Bem, esta história pode ser
apenas mais uma entre muitas, uma história comum, com o final igual ou parecido
ao das outras, nas quais o bem sempre vence o mal. A diferença é que essa
história é real e, além disso, vai contra todos os conceitos machistas de que
‘o homem é o líder, o superior’.
Então vamos começar...
Aconteceu em uma das principais favelas do Rio de Janeiro, a Rocinha, conhecida
por intenso tráfico de drogas e criminalidade. Centenas, talvez milhares de
famílias morem lá, uma delas é a de Dona Mercedes, mulher trabalhadora que
criou suas duas filhas sozinha, Byana de 19 anos e Rayssa de 13.
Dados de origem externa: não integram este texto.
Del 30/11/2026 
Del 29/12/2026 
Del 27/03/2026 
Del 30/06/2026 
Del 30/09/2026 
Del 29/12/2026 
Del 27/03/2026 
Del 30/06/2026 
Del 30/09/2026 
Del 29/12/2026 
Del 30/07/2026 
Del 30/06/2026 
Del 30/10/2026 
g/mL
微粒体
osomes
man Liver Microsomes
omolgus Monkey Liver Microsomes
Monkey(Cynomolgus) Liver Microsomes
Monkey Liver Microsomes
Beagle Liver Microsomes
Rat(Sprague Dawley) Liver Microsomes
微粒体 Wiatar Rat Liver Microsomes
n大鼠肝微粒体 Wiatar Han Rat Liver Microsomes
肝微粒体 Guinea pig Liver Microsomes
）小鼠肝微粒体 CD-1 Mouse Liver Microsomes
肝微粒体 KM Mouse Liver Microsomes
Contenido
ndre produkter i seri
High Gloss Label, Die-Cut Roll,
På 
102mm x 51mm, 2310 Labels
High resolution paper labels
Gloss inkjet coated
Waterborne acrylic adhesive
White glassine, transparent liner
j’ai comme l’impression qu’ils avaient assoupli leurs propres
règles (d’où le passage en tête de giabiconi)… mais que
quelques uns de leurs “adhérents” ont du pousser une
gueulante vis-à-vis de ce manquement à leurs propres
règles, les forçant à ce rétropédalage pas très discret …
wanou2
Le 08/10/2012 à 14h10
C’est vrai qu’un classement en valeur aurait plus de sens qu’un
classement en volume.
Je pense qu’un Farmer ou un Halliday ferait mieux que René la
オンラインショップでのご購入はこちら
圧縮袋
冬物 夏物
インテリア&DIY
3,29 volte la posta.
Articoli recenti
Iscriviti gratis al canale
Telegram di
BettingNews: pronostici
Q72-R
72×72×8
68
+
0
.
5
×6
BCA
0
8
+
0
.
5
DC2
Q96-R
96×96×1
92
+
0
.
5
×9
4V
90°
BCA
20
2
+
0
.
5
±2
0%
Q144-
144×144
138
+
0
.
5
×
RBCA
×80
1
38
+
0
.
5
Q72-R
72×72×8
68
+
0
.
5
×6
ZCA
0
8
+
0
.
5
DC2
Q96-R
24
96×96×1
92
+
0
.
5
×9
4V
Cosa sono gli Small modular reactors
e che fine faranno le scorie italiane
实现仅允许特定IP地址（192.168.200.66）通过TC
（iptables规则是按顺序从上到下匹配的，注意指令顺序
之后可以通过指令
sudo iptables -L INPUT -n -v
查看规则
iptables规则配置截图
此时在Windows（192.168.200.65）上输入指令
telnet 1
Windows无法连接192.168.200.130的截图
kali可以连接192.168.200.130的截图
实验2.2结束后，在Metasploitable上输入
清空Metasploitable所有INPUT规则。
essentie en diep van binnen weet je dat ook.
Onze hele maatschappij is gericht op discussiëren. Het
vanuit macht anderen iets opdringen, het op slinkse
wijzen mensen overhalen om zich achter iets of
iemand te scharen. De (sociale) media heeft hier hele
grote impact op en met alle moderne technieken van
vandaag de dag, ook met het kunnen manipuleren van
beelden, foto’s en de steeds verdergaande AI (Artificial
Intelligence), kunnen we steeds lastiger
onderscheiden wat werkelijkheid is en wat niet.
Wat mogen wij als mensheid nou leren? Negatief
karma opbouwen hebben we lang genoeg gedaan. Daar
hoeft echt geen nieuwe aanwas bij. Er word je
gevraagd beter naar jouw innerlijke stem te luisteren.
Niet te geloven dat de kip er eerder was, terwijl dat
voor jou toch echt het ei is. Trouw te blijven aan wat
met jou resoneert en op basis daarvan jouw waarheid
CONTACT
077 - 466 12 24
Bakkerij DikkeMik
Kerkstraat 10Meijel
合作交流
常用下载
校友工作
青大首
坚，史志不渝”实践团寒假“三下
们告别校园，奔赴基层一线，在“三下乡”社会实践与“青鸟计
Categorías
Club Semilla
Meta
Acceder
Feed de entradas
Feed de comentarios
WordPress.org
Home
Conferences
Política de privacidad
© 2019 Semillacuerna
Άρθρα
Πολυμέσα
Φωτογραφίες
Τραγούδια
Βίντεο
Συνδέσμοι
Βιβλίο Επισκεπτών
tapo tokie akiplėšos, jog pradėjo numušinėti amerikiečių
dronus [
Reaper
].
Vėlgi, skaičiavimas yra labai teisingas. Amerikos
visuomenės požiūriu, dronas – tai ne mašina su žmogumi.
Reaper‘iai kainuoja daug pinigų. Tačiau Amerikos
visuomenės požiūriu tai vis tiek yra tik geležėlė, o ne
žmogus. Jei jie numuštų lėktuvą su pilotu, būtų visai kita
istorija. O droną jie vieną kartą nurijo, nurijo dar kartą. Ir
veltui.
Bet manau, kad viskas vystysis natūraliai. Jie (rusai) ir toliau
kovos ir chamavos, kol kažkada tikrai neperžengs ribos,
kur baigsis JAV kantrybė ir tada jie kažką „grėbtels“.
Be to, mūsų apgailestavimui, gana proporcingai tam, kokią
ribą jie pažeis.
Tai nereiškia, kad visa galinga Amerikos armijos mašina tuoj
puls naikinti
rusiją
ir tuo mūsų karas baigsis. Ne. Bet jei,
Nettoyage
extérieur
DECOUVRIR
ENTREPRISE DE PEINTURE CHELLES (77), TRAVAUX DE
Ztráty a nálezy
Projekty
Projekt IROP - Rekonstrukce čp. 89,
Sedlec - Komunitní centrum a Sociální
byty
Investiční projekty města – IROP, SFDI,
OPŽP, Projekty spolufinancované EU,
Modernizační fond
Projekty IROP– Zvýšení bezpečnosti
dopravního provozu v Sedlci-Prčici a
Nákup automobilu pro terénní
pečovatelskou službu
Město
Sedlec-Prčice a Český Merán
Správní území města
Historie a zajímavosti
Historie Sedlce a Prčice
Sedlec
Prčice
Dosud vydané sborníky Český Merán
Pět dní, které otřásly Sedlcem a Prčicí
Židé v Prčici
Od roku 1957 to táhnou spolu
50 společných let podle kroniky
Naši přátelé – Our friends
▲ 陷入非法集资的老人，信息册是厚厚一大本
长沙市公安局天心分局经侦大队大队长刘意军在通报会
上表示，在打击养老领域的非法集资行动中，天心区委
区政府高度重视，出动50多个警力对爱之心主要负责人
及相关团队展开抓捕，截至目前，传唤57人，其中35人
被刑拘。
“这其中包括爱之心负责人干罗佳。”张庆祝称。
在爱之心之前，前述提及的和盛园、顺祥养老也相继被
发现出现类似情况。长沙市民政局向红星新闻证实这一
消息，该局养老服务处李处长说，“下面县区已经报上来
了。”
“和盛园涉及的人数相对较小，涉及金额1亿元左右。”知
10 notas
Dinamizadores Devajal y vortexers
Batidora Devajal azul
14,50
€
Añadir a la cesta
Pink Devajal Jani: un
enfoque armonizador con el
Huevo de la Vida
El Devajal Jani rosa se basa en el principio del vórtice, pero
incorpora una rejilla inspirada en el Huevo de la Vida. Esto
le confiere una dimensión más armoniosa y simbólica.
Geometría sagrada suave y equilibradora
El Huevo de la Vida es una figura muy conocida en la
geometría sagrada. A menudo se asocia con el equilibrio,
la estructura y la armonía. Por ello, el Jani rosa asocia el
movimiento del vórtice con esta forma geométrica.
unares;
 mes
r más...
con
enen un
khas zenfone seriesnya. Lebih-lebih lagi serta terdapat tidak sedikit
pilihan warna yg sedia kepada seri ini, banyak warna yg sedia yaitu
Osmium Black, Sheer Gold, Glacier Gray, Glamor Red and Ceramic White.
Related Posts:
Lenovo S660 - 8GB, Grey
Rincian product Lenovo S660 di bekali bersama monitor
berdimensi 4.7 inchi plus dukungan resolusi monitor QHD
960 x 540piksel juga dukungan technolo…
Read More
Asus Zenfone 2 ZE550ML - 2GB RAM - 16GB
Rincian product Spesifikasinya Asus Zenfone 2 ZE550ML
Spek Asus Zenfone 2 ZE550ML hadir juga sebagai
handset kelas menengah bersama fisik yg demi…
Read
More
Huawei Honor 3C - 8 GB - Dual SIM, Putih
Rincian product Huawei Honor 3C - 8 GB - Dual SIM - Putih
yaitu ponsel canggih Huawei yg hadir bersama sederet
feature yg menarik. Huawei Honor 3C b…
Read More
Mercedes trabalha em período
integral numa lanchonete, portanto sua renda é baixa e não acompanha ‘cada
passo’ de suas filhas. A mãe tem uma relação complicada com sua filha mais
velha, elas têm frequentes brigas e discussões, o motivo? Mercedes desconfia
que Byana esteja relacionada com o tráfico de drogas, apesar de ter certeza que
ela não é usuária, a mãe teme que sua filha tenha o mesmo futuro de seu pai,
ser morta pelos traficantes.
A garota é conhecida por todos
na comunidade, já terminou o colegial e frequenta muitos bailes funks, portanto
está em contato diariamente com as drogas e os crimes. Byana é uma das meninas
mais bonitas da comunidade, mulata, cabelo alisado, roupas coladas, enfim, é
cobiçada pelos garotos da região.
Uma noite, Byana foi à casa de
sua amiga, Sheila, as garotas queriam sair para curtir a noite, porém foram
impedidas pela falta de dinheiro. Indignadas por seus amigos sempre terem
dinheiro para fazer o que queriam, as adolescentes decidiram perguntar como
arranjavam aquele dinheiro todo. Foi aí que elas souberam, os meninos
comandavam a distribuição de drogas e entorpecentes em uma das partes da
rocinha.
No início, ambas ficaram
chocadas com a notícia, porém já estavam mais conformadas e estavam decididas a
fazer o mesmo, ligaram para os amigos e contaram-nos, os meninos gargalharam,
disseram que elas eram mulheres e que deviam limpar a casa e procurar um
marido. Desligaram.
No dia seguinte, Sheila e
Byana foram procurar o responsável pela comercialização das drogas na Rocinha,
conversaram por horas e então um acordo foi feito. As meninas seriam
responsáveis pela distribuição na zona sul da comunidade.
Elas estavam focadas no
‘trabalho’, rendia muito dinheiro, o que permitia as meninas a comprar tudo que
queriam. As adolescentes participavam de constantes tiroteios pelo controle do
local, porém haviam contratado seguranças e atiradores para a segurança delas.
Em uma dessas trocas de tiros,
Byana correu para sua casa, os traficantes a seguiram e efetuaram diversos
disparos, um deles pegou no peito de Rayssa, e a matou na hora. Ao deparar-se
com a cena, Byana tomou uma decisão, a partir dali, nenhuma criança ou
adolescente seria morta injustamente por causa das drogas. Ela saiu do controle
do tráfico e não permitiu a sua prática na região em que morava.